■ WRITTEN TASK: From the entries below, copy out all lines holding "директор".
BEGIN SOURCE RECORDS
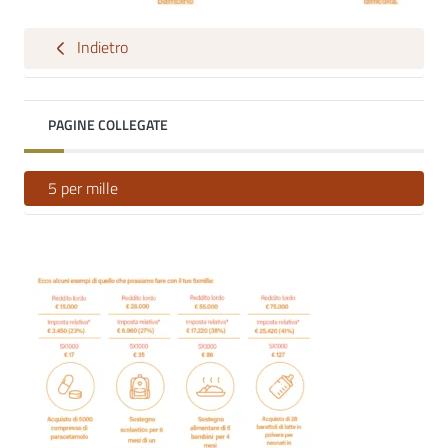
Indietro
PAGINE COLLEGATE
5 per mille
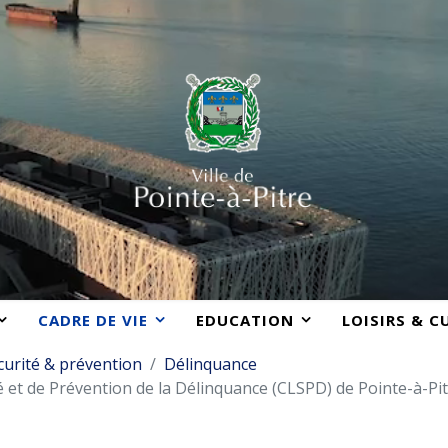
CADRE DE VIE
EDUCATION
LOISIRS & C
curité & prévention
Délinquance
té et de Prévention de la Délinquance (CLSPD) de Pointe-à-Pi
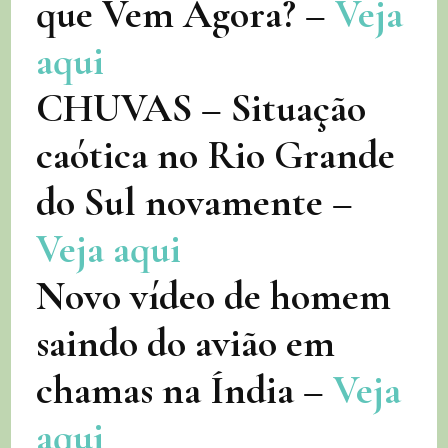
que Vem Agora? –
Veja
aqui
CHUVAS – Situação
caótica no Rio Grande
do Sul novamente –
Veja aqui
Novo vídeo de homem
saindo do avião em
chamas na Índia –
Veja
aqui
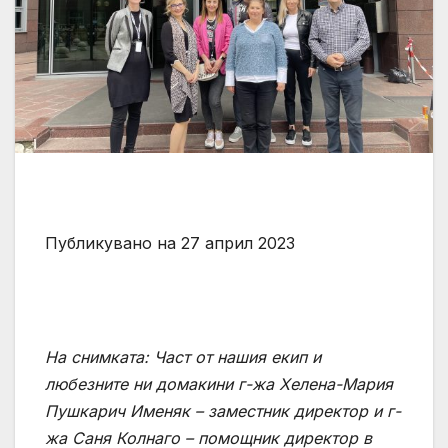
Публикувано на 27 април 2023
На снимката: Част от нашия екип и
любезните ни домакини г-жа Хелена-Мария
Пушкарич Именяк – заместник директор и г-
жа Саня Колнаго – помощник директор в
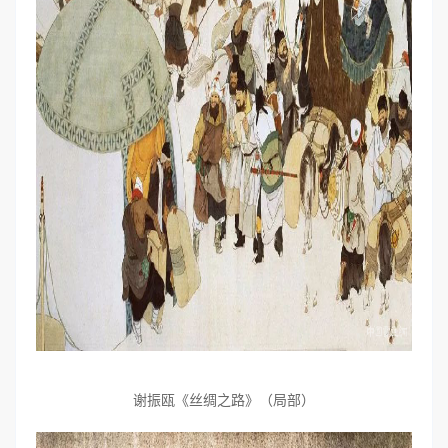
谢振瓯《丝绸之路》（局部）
END SOURCE RECORDS
BEGIN SOURCE RECORDS
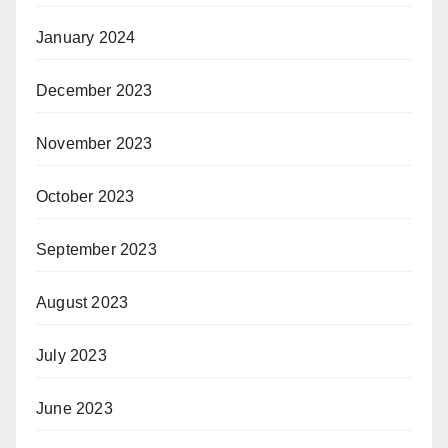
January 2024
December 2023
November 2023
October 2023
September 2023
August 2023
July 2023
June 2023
END SOURCE RECORDS
BEGIN SOURCE RECORDS
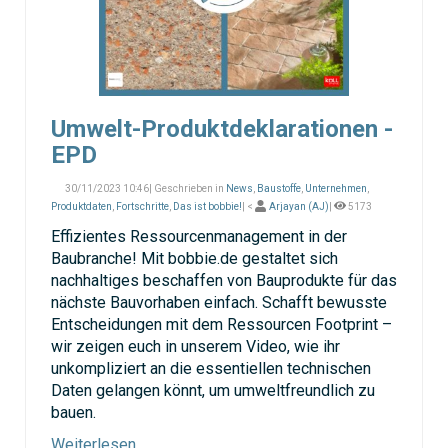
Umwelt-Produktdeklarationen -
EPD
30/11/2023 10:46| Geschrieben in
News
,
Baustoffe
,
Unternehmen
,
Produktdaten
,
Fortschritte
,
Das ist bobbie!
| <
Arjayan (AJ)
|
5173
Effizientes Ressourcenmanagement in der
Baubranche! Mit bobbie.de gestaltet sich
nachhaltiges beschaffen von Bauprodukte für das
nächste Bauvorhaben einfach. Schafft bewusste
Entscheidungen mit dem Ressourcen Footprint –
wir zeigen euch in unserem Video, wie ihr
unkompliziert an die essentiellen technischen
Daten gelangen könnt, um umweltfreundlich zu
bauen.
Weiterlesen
END SOURCE RECORDS
■ OUTPUT FOR THIS EXERCISE:
Пушкарич Именяк – заместник директор и г-
жа Саня Колнаго – помощник директор в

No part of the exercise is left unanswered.